— Хозяйка сказала: если не проснётся, когда солнце высоко, то надо будить. Будить сильно-сильно. Лить воду, кусать. Царапать! Иначе всё может быть плохо-плохо, Арзис. Скажи, слушай, Арзис, солнце высоко или нет?
Ой нет, только не «плохо-плохо», ну снова новый день, снова новые проблемы.
— Видишь, видишь. Скажи. Что скажешь?
— Не. Не буди ещё.
Разозлился, что разбудили, а то мог ещё поспать.
— Эээх, — выдохнул, затем зевнул, почвякал. — Мле, собака.
— Ой, Арзис, забыла, — не отстала Тоя. — Тебе нельзя такое видеть, сказала Хозяйка. Можешь не смотреть?
— Ну что там… какое «такое»?
— Такое, как Хозяйка просыпаться будет.
— Ай, Тоюль, не бери в голову, — накрыл он голову чем-то. — Мы с тобой и так уже слишком много знаем.
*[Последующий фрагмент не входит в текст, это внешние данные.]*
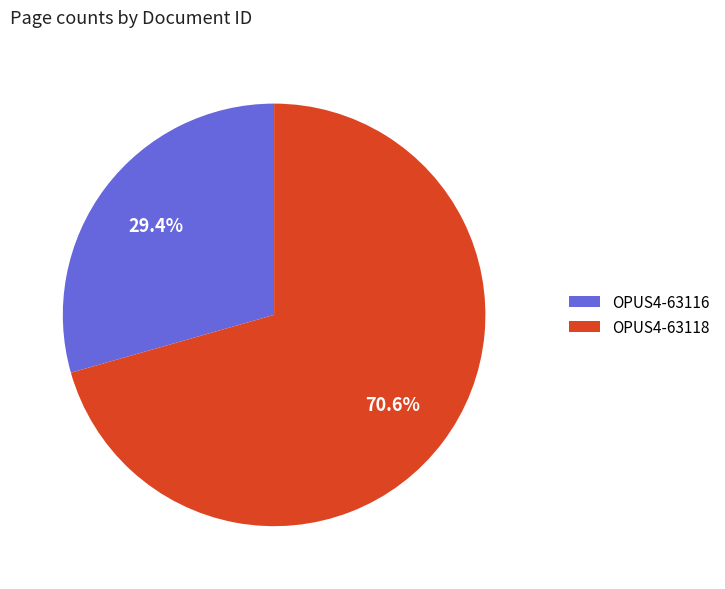

Is it true that OPUS4-63118 is 84% of the pie?

False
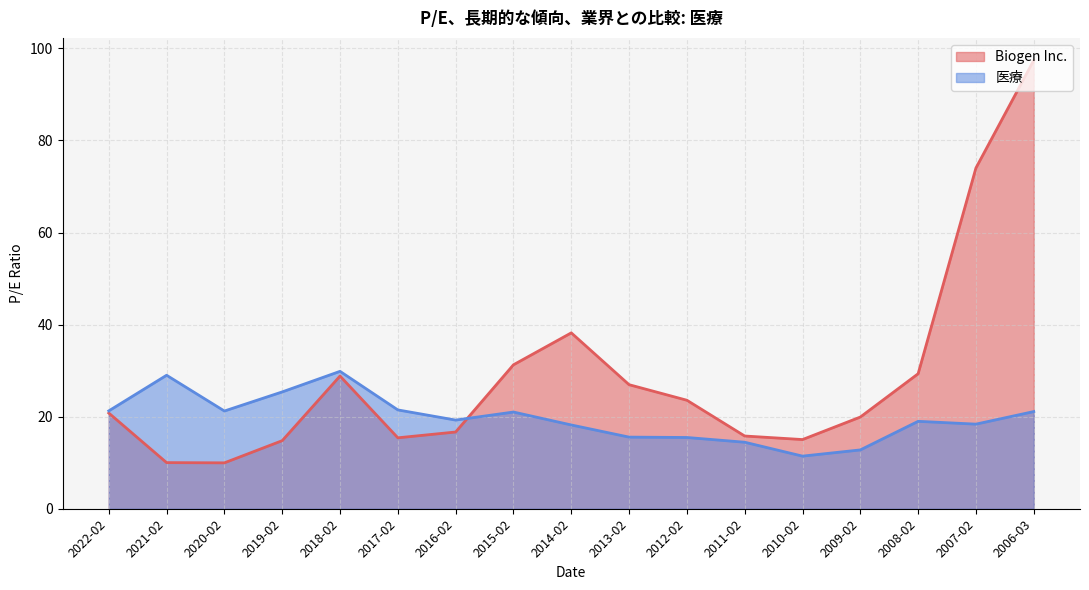

Count the number of categories in the chart.

17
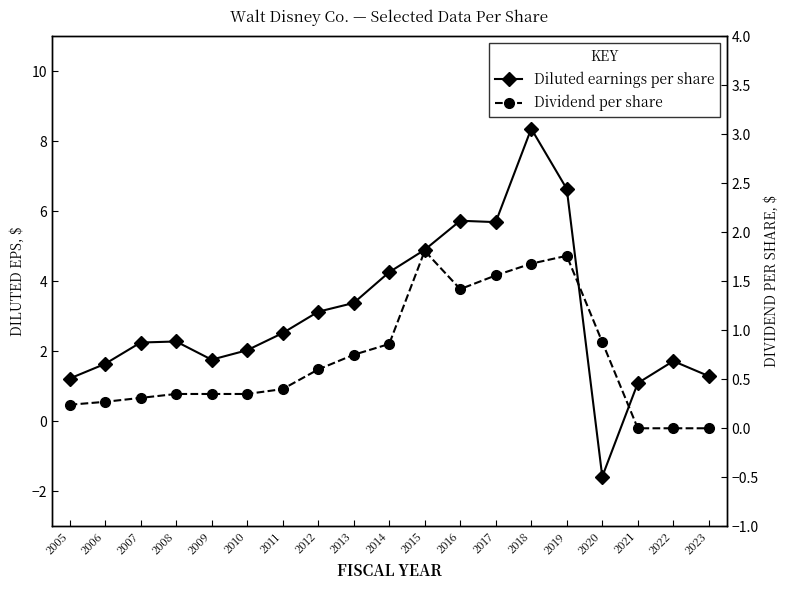

Reading left to right, extract all data points from this chart.

Diluted earnings per share: 2005=1.2	2006=1.6	2007=2.2	2008=2.3	2009=1.8	2010=2.0	2011=2.5	2012=3.1	2013=3.4	2014=4.3	2015=4.9	2016=5.7	2017=5.7	2018=8.4	2019=6.6	2020=-1.6	2021=1.1	2022=1.7	2023=1.3
Dividend per share: 2005=0.2	2006=0.3	2007=0.3	2008=0.3	2009=0.3	2010=0.3	2011=0.4	2012=0.6	2013=0.8	2014=0.9	2015=1.8	2016=1.4	2017=1.6	2018=1.7	2019=1.8	2020=0.9	2021=0.0	2022=0.0	2023=0.0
Она пожала плечами. Раз так, то и так. Тоя, уже знает Арзис, принимает жизнь такой, какой она есть, мягко, без сопротивления и самообмана. И тем более Тоя не понимает беспрактичных вещей, а вот нужные вещи — очень даже понимает. Чтоб не тратить время зазря, она строгала одним из многих ножей, что они наразбойничали с их убийственного налёта, большой кусок солёной свиной ноги, которая досталась тем же бесчестным, подлейшим способом. Строгала быстро и придирчиво, расстелив у лап огромную белую ткань, которую… ну ясно, где они её достали. Пчёлы почему-то заинтересованно вились у кончика её лениво шевелящегося хвоста, и она отгоняла их рукой и накидкой, а вот хвост не убирала — он знай себе вился по траве. «Тут улей где-то», — определил Арзис, большой охотник на ульи и мёд в детстве; да и на Востоке хороший улей мог очень даже скрасить глупые будни.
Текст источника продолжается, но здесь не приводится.